For the second time in 2023, the NBA has suspended the Memphis Grizzlies’ star point guard Ja Morant for multiple games in response to his affinity for flashing firearms online.
Morant’s latest suspension will cost him a whopping 25 games and he is set to serve it at the beginning of the upcoming ‘23-’24 season. This penalty is made even worse as it means that the maximum number of regular season games that he can appear in is 57, eight short of the newly mandated 65-game minimum for a player to become eligible for the league’s individual awards.
Memphis should be able to tread water without the two-time NBA All-Star Morant though, as they have excelled in his scattered absences over the past two seasons. Back-up point guard Tyus Jones has been as consistent as they have come in the 58 games where Morant has sat, averaging 13.2 points, 3.4 rebounds, 7.1 assists, and 1.5 steals.
The party with more to worry about in this situation is Morant. The 23-year-old guard is quickly becoming a pariah around the NBA and it would not come as a surprise if his on-court production begins to take a dip amidst all of these distractions.
However, all is not lost for Morant. By no means is he the first player in league history to receive a suspension of this length and there are some encouraging redemption arcs that have played out in the wake of extended bans like the one that he was just given.
19 years ago, Ron Artest of the Indiana Pacers was suspended for 73 games after he charged into the stands at the Palace of Auburn Hills in what is now remembered as the infamous “Malice at the Palace”. 25 years old at the time of the incident, he made the lone NBA All-Star appearance of his career in the year prior and did not make another following his act of aggression.
Despite not making another All-Star team, Artest still managed to carve out a long and successful career. He played 11 more seasons after his suspension, including highly successful stints with the Sacramento Kings, Houston Rockets, and Los Angeles Lakers–the latter of which he won an NBA title with in 2010.
Another player who received a suspension with a similar length is Latrell Sprewell who is best remembered for his time with the New York Knicks and claiming that a $21 million contract was not enough to feed his family. Prior to his stint in New York, Sprewell played the first six seasons of his NBA career with the Golden State Warriors beginning in 1992.

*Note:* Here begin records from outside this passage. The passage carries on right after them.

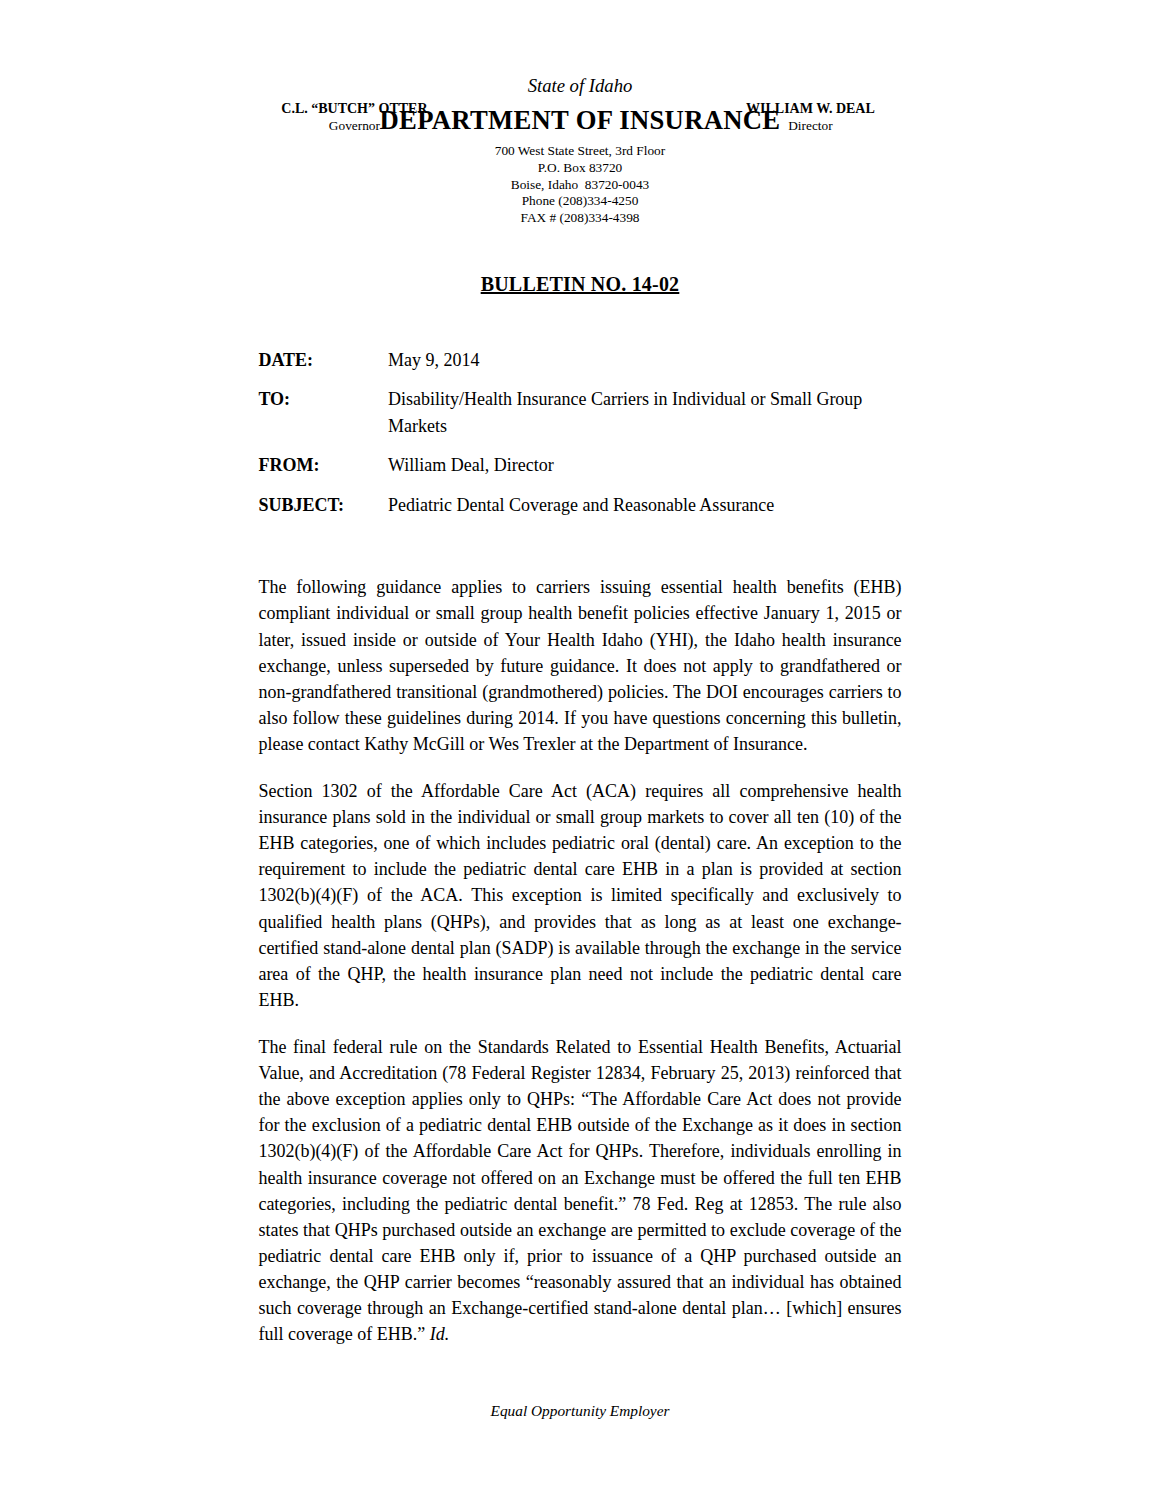C.L. “BUTCH” OTTER
Governor
WILLIAM W. DEAL
Director
State of Idaho
DEPARTMENT OF INSURANCE
700 West State Street, 3rd Floor
P.O. Box 83720
Boise, Idaho 83720-0043
Phone (208)334-4250
FAX # (208)334-4398
BULLETIN NO. 14-02
| DATE: | May 9, 2014 |
| TO: | Disability/Health Insurance Carriers in Individual or Small Group Markets |
| FROM: | William Deal, Director |
| SUBJECT: | Pediatric Dental Coverage and Reasonable Assurance |
The following guidance applies to carriers issuing essential health benefits (EHB) compliant individual or small group health benefit policies effective January 1, 2015 or later, issued inside or outside of Your Health Idaho (YHI), the Idaho health insurance exchange, unless superseded by future guidance. It does not apply to grandfathered or non-grandfathered transitional (grandmothered) policies. The DOI encourages carriers to also follow these guidelines during 2014. If you have questions concerning this bulletin, please contact Kathy McGill or Wes Trexler at the Department of Insurance.
Section 1302 of the Affordable Care Act (ACA) requires all comprehensive health insurance plans sold in the individual or small group markets to cover all ten (10) of the EHB categories, one of which includes pediatric oral (dental) care. An exception to the requirement to include the pediatric dental care EHB in a plan is provided at section 1302(b)(4)(F) of the ACA. This exception is limited specifically and exclusively to qualified health plans (QHPs), and provides that as long as at least one exchange-certified stand-alone dental plan (SADP) is available through the exchange in the service area of the QHP, the health insurance plan need not include the pediatric dental care EHB.
The final federal rule on the Standards Related to Essential Health Benefits, Actuarial Value, and Accreditation (78 Federal Register 12834, February 25, 2013) reinforced that the above exception applies only to QHPs: “The Affordable Care Act does not provide for the exclusion of a pediatric dental EHB outside of the Exchange as it does in section 1302(b)(4)(F) of the Affordable Care Act for QHPs. Therefore, individuals enrolling in health insurance coverage not offered on an Exchange must be offered the full ten EHB categories, including the pediatric dental benefit.” 78 Fed. Reg at 12853. The rule also states that QHPs purchased outside an exchange are permitted to exclude coverage of the pediatric dental care EHB only if, prior to issuance of a QHP purchased outside an exchange, the QHP carrier becomes “reasonably assured that an individual has obtained such coverage through an Exchange-certified stand-alone dental plan… [which] ensures full coverage of EHB.” Id.
Equal Opportunity Employer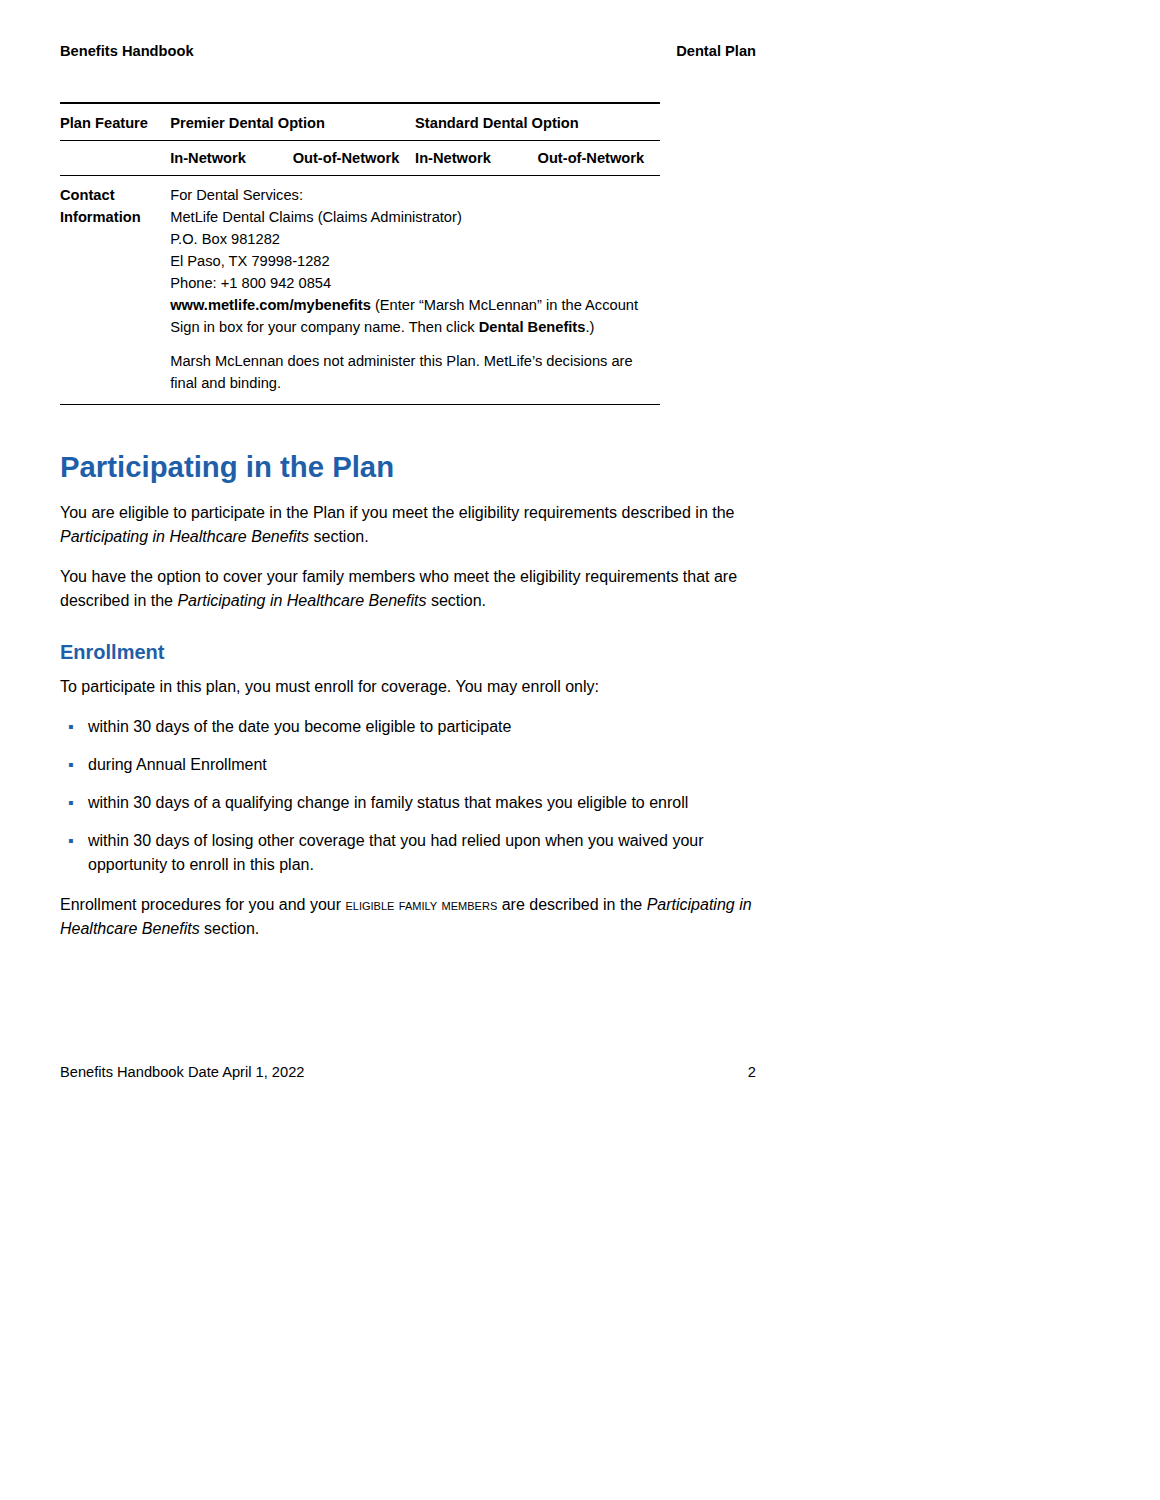Benefits Handbook Dental Plan
| Plan Feature | Premier Dental Option | Standard Dental Option |
| --- | --- | --- |
| | In-Network | Out-of-Network | In-Network | Out-of-Network |
| Contact Information | For Dental Services: MetLife Dental Claims (Claims Administrator) P.O. Box 981282 El Paso, TX 79998-1282 Phone: +1 800 942 0854 www.metlife.com/mybenefits (Enter “Marsh McLennan” in the Account Sign in box for your company name. Then click Dental Benefits .) Marsh McLennan does not administer this Plan. MetLife’s decisions are final and binding. |
Participating in the Plan
You are eligible to participate in the Plan if you meet the eligibility requirements described in the Participating in Healthcare Benefits section.
You have the option to cover your family members who meet the eligibility requirements that are described in the Participating in Healthcare Benefits section.
Enrollment
To participate in this plan, you must enroll for coverage. You may enroll only:
within 30 days of the date you become eligible to participate
during Annual Enrollment
within 30 days of a qualifying change in family status that makes you eligible to enroll
within 30 days of losing other coverage that you had relied upon when you waived your opportunity to enroll in this plan.
Enrollment procedures for you and your eligible family members are described in the Participating in Healthcare Benefits section.
Benefits Handbook Date April 1, 2022 2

The rapid rise of Sprewell from the 24th overall pick in the NBA Draft to an All-NBA First Team member in his second year and one of the league’s best shooting guards is often forgotten nowadays. Instead, the memory of his time with Golden State has been tainted by his assault on the Warriors then-head coach P.J. Carlesimo while at practice in 1997.

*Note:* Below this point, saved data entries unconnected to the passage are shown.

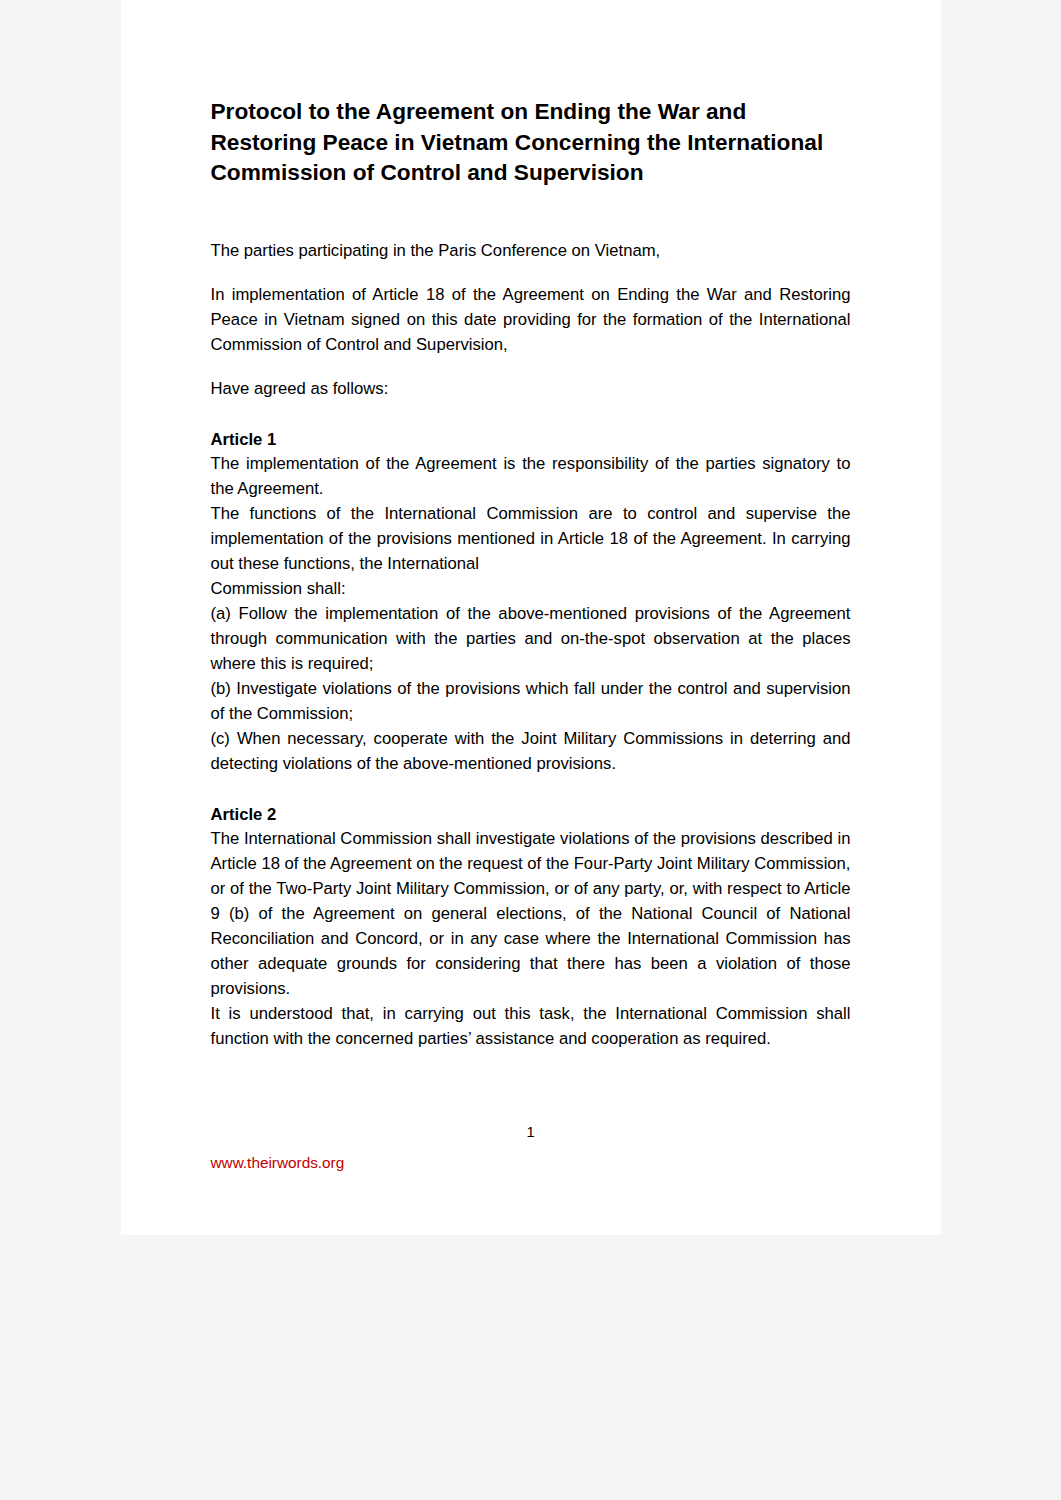Protocol to the Agreement on Ending the War and Restoring Peace in Vietnam Concerning the International Commission of Control and Supervision
The parties participating in the Paris Conference on Vietnam,
In implementation of Article 18 of the Agreement on Ending the War and Restoring Peace in Vietnam signed on this date providing for the formation of the International Commission of Control and Supervision,
Have agreed as follows:
Article 1
The implementation of the Agreement is the responsibility of the parties signatory to the Agreement.
The functions of the International Commission are to control and supervise the implementation of the provisions mentioned in Article 18 of the Agreement. In carrying out these functions, the International
Commission shall:
(a) Follow the implementation of the above-mentioned provisions of the Agreement through communication with the parties and on-the-spot observation at the places where this is required;
(b) Investigate violations of the provisions which fall under the control and supervision of the Commission;
(c) When necessary, cooperate with the Joint Military Commissions in deterring and detecting violations of the above-mentioned provisions.
Article 2
The International Commission shall investigate violations of the provisions described in Article 18 of the Agreement on the request of the Four-Party Joint Military Commission, or of the Two-Party Joint Military Commission, or of any party, or, with respect to Article 9 (b) of the Agreement on general elections, of the National Council of National Reconciliation and Concord, or in any case where the International Commission has other adequate grounds for considering that there has been a violation of those provisions.
It is understood that, in carrying out this task, the International Commission shall function with the concerned parties’ assistance and cooperation as required.
1
www.theirwords.org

Sprewell was handed a 68-game suspension for this episode and was shipped to the Knicks by the next season, the lockout-shortened ‘99 campaign. In his first year at New York, Sprewell helped the team make a run all the way to the NBA Finals as the East’s eighth seed–a feat that only the Miami Heat of this past season have been able to replicate.
The 6’5 guard wound up playing a total of five campaigns with the Knicks, including one NBA All-Star appearance in 2001, before suiting up for the Minnesota Timberwolves for two more seasons.
While at Minnesota, he helped Kevin Garnett lead the team to what still stands as the franchise’s only Western Conference Finals appearance. He then faded away in 2005 as he declined the Timberwolves’ contract extension offer that he deemed insufficient for his family’s needs.
Though Artest and Sprewell managed to bounce back, Morant will still have to handle his current situation carefully though as not all players have been as successful in reviving their careers. For example, the 50-game suspension of three-time NBA All-Star Gilbert Arenas in 2010, though coupled with injuries as well, marked the beginning of the end of his once promising career.
All hope is not lost for Morant, but if he does not handle this delicate situation with utmost care, then this may very well be the turning point for the worst for his young career.